God’s intention in creation is to have a world of human creatures to live with him in loyalty and love, protecting and caretaking the creation he created for them.  His intention in redeeming creation is the same.  Israel and the church are the communities he has chosen to be prototypes of the people and world God intends and will have in the end.  It’s that community and that divine intention that Jesus is talking about here in John 15.

Eight times in vv.4-8 Jesus uses the word “remain” (traditionally translated “abide).  Eugene Peterson uses the imagery of “making one’s home in” to capture the meaning of this key verb.  This is the way we become God’s presence (“glory”) and bear witness to his presence to the world (v.8) and the purposes he is pursuing with and through us.

What does “making one’s home” mean to you?  To me it connotes

-belonging (where am I?)

-family (with whom am I?)

-identity (who am I?)

-mission (for what am I?)

“Home” is where I discover who I am, what it means to be human, with whom to associate, and what are the proper ends or goals of life.  In human families this may be for better or worse.  Jesus invites us, however, to make ourselves so “at home” in the life of the triune God that it is from them we imbibe all these things. 

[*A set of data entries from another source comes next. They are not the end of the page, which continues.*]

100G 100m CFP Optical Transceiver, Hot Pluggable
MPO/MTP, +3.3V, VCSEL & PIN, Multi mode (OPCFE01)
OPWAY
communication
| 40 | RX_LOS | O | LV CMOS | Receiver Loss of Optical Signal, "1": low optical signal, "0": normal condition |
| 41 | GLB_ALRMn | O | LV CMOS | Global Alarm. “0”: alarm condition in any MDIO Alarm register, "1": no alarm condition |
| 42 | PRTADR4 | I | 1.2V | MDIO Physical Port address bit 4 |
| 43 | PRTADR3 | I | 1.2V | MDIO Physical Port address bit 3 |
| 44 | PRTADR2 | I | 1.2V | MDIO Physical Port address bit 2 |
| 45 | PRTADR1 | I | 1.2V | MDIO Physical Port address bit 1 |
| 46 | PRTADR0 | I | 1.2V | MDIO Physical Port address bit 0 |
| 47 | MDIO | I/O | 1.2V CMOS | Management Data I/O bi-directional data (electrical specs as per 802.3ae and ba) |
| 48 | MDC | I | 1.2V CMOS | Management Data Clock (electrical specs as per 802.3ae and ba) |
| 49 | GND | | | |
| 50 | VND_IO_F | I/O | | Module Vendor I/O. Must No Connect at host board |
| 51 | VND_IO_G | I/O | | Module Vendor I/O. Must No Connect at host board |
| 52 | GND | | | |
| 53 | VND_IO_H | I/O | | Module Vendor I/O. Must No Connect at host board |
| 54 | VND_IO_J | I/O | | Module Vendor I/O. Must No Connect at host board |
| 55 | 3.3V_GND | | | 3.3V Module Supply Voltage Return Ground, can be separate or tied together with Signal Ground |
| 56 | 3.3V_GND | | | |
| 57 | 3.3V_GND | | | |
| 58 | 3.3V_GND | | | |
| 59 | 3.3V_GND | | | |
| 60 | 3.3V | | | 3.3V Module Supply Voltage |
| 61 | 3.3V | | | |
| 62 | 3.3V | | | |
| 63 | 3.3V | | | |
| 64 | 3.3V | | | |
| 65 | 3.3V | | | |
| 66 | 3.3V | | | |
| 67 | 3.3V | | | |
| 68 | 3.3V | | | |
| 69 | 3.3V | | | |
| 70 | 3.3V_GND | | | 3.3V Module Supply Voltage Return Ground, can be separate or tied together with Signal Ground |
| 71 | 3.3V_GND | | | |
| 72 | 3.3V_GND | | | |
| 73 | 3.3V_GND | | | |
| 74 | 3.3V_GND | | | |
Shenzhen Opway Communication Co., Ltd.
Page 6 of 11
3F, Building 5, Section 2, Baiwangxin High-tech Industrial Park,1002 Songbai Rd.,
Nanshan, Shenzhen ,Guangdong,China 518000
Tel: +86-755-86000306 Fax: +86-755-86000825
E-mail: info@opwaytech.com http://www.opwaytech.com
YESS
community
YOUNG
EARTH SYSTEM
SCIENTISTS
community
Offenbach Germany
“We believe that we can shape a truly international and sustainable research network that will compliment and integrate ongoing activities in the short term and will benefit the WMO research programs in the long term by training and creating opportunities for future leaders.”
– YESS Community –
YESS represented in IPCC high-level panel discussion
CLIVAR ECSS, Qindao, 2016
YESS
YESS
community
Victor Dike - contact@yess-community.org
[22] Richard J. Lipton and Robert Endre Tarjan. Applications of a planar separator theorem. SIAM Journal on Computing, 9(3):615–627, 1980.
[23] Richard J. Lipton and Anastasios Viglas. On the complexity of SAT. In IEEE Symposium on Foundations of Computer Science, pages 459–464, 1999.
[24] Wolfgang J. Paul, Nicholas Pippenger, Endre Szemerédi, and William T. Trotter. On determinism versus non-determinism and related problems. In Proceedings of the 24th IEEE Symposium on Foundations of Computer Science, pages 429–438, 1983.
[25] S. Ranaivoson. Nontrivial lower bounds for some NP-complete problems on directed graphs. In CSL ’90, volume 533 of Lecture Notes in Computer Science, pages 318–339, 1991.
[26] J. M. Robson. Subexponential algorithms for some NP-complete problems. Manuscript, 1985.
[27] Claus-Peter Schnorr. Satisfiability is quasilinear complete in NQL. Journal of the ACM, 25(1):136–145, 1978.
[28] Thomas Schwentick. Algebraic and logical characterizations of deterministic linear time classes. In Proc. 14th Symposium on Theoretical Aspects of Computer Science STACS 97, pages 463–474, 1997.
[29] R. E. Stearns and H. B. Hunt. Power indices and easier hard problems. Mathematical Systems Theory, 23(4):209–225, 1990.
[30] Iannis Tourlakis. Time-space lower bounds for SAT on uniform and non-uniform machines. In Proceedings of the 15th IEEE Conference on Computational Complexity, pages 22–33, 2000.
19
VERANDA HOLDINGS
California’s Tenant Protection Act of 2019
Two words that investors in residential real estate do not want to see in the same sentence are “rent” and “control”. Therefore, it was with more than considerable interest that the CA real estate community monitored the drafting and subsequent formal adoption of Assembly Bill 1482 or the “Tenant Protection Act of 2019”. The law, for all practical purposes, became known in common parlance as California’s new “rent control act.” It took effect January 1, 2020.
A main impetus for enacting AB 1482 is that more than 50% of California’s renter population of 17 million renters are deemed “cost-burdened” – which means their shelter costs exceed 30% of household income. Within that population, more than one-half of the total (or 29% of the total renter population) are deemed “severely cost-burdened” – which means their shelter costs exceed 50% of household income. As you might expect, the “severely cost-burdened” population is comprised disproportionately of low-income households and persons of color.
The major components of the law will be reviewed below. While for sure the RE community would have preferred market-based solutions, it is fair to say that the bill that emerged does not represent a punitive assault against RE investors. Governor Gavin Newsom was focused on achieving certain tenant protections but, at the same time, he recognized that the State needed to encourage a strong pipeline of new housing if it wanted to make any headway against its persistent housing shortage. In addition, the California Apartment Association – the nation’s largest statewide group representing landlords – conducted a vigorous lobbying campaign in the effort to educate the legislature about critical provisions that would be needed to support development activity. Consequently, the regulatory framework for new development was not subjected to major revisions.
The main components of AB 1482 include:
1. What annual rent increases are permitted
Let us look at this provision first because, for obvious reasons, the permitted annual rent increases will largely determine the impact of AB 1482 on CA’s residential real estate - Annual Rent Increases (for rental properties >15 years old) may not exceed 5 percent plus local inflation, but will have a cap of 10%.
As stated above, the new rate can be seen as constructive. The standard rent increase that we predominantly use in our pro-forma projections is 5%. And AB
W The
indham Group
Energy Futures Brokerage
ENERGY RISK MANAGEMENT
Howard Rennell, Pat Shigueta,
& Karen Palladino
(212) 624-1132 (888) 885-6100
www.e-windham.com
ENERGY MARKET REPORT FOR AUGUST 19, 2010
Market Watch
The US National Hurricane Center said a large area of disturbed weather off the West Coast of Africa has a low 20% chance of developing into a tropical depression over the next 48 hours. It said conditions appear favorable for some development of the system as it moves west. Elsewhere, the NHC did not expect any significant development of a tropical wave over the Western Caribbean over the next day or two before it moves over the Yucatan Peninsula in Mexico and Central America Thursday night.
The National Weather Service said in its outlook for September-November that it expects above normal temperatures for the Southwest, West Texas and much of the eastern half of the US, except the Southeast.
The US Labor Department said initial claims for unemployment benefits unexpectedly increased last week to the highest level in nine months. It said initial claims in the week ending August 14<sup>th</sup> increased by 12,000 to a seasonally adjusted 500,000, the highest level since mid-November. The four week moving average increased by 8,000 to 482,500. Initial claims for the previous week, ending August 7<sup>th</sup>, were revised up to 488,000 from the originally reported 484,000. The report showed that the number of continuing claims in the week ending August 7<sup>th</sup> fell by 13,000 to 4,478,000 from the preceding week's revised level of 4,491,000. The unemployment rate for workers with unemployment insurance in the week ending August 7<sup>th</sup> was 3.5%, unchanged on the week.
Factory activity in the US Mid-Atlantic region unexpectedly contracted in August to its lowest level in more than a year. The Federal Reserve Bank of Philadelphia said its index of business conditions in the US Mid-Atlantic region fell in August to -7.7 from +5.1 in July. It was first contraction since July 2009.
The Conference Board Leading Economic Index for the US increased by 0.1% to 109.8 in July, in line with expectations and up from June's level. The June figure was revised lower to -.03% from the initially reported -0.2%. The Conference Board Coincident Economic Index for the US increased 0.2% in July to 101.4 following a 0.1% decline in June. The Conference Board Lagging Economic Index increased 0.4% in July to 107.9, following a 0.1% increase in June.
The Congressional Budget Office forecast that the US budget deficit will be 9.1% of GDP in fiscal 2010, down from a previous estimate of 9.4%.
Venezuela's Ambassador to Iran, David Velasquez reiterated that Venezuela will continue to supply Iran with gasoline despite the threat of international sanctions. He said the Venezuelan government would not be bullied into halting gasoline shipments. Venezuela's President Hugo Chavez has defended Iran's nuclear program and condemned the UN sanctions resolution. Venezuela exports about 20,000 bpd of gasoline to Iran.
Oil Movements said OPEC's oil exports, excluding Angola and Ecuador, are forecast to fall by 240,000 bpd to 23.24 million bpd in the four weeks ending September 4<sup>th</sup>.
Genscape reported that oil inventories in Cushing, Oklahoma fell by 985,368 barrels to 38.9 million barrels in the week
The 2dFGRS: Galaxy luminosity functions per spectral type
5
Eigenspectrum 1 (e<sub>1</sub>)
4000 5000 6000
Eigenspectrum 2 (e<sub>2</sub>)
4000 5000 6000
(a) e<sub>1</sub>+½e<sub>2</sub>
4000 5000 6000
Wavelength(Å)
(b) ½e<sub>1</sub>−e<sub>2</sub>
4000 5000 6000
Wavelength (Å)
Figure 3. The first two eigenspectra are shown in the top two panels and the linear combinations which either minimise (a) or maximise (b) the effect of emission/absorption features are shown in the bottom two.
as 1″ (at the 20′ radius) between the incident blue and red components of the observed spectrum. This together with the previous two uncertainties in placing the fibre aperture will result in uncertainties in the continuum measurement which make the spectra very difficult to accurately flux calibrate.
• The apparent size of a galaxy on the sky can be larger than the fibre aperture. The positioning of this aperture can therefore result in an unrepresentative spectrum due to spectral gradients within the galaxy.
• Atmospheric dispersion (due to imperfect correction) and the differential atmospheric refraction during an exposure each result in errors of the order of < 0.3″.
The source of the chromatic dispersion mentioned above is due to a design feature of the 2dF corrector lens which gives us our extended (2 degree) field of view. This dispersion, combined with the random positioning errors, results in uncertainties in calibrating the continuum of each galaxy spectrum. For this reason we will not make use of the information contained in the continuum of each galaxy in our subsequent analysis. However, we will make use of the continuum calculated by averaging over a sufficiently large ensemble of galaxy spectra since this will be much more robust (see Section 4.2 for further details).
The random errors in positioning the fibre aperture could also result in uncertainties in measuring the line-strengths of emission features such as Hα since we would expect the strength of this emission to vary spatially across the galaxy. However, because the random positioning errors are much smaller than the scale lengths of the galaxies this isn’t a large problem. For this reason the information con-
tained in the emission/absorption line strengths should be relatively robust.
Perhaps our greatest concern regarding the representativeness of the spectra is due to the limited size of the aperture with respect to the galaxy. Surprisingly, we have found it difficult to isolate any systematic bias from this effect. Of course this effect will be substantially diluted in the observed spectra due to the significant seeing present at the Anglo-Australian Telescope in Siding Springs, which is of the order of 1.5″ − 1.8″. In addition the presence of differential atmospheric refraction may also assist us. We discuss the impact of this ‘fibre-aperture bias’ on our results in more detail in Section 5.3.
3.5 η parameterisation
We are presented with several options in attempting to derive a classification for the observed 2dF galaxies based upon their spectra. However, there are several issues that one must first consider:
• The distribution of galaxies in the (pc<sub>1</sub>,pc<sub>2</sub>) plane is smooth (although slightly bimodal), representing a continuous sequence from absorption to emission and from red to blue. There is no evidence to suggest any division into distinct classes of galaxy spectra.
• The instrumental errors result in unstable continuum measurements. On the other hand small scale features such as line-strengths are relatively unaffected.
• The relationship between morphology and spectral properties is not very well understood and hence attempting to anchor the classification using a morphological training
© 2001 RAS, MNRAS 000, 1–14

This “remaining” or “making our home in” in Jesus is the way God works to reclaim and restore his wayward creation and rebellious creatures to his original design.  Home is where our hearts are, where and the people with whom we spend much of our time, and where we hold one another accountable in love for living out “the family” way.

Where do you “make your home”?  Where do I?  This is the question for us today!